# EDA | Assignment

**Instructions:** Carefully read each question. Use Google Docs, Microsoft Word, or a similar tool
to create a document where you type out each question along with its answer. Save the
document as a PDF, and then upload it to the LMS. Please do not zip or archive the files before
uploading them. Each question carries 20 marks.



**Dataset Link (Bike Details Dataset):**
https://drive.google.com/file/d/1iKy23bMtEQShF_weneRNnYrFmzvpPOI3/view?usp=drive_link

● Download the Bike Details dataset.

● Complete all practical questions using Python and relevant data science libraries.

● Present your findings with appropriate visualizations and summary statistics.

● Save as PDF and submit.


**Question 1:** Read the Bike Details dataset into a Pandas DataFrame and display its first 10 rows.


(Show the shape and column names as well.)

(Include your Python code and output in the code box below.)

**Answer:**

In [None]:
import pandas as pd

# Load the dataset
# Update the file_path with the correct location of your CSV file
file_path = "/mnt/data/BIKE DETAILS.csv" # <<< Update this path
try:
    df = pd.read_csv(file_path)

    # Display first 10 rows, shape, and column names
    print("First 10 rows:")
    print(df.head(10))

    print("\nShape of the dataset:", df.shape)
    print("\nColumn Names:", df.columns.tolist())

except FileNotFoundError:
    print(f"Error: The file was not found at {file_path}. Please update the file_path with the correct location.")
except Exception as e:
    print(f"An error occurred: {e}")

Error: The file was not found at /mnt/data/BIKE DETAILS.csv.

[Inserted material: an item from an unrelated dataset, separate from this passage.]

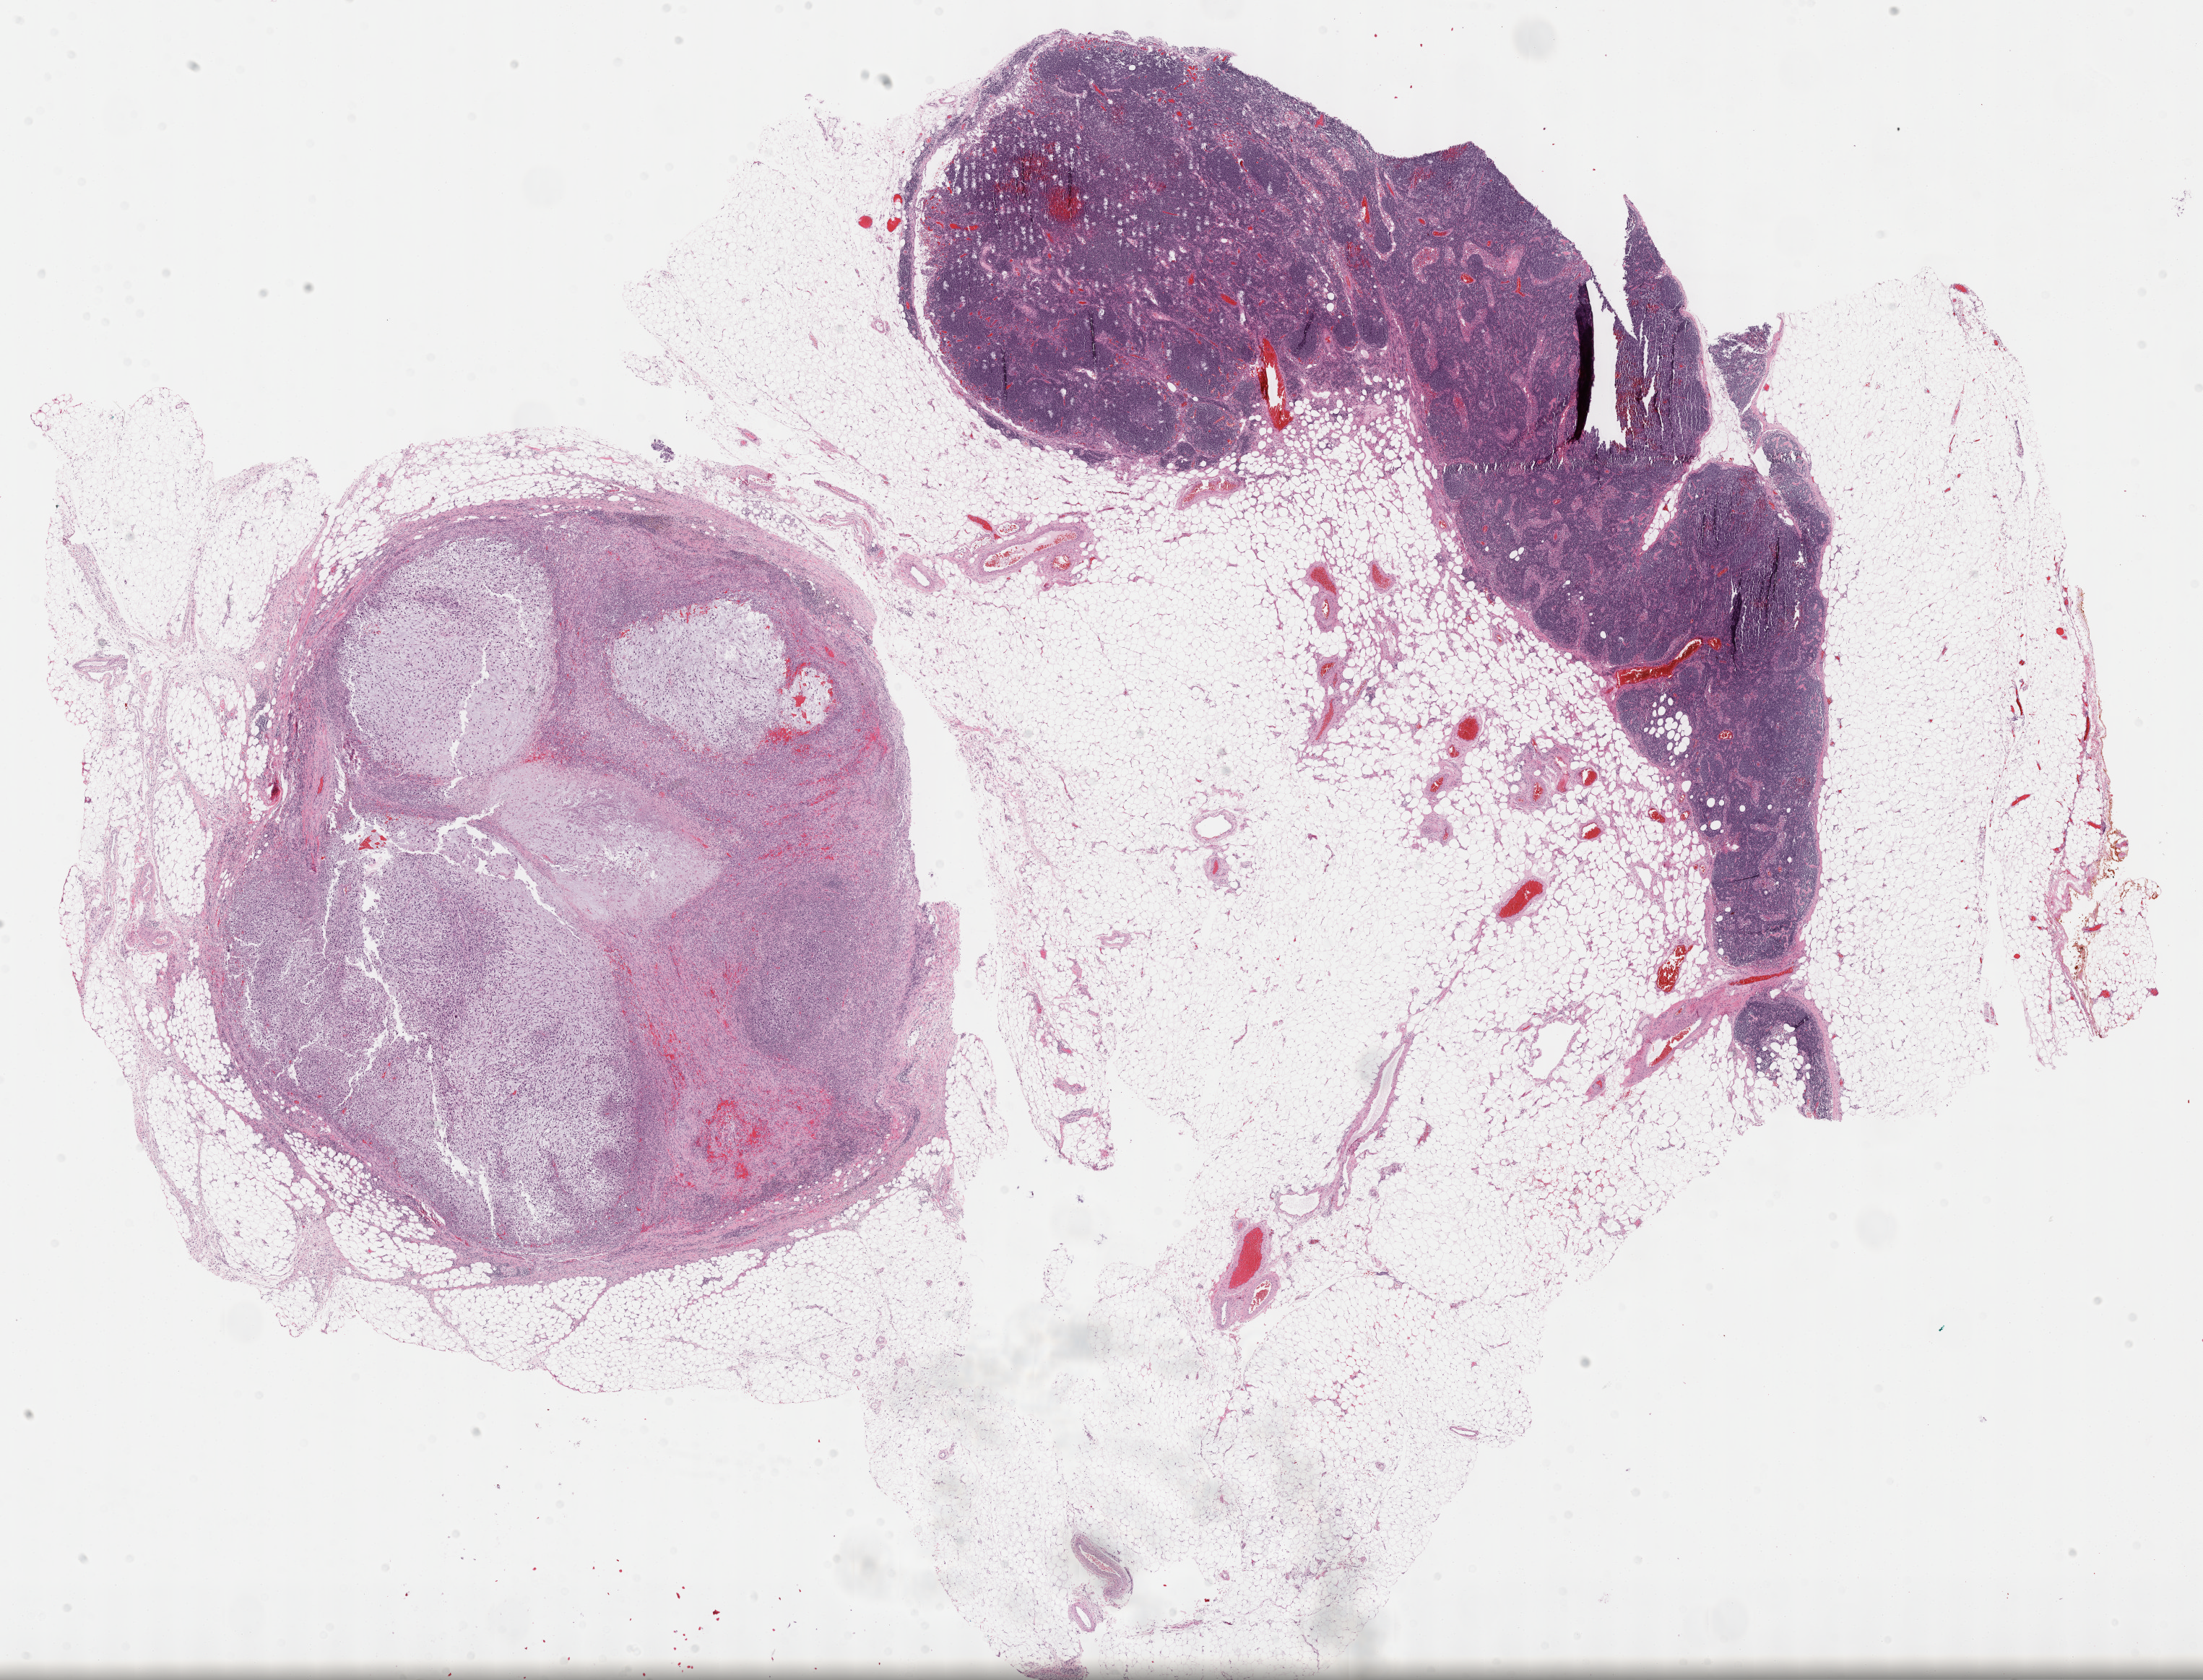
Digitized Hematoxylin and eosin (H&E) stained tissue section (whole slide), shown as a low-resolution overview of the whole scanned area (about 24.7 x 18.8 mm, acquisition: 40x scan); formalin-fixed paraffin-embedded (FFPE) diagnostic section; connective, subcutaneous and other soft tissues, primary tumour sample. Male patient; age at initial diagnosis 60 years.
• pathologic diagnosis: Fibromyxosarcoma (connective, subcutaneous and other soft tissues of thorax)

Please update the file_path with the correct location.


**Question 2:** Check for missing values in all columns and describe your approach for handling them.

(Include your Python code and output in the code box below.)

**Answer:**

In [None]:
import pandas as pd

# Reload the dataset
file_path = "/mnt/data/BIKE DETAILS.csv"
df = pd.read_csv(file_path)

# Check missing values in all columns
missing_values = df.isnull().sum()

# Percentage of missing values
missing_percentage = (df.isnull().sum() / len(df)) * 100

missing_summary = pd.DataFrame({
    "Missing Values": missing_values,
    "Percentage (%)": missing_percentage.round(2)
})

print(missing_summary)


**Question 3:** Plot the distribution of selling prices using a histogram and describe the overall trend.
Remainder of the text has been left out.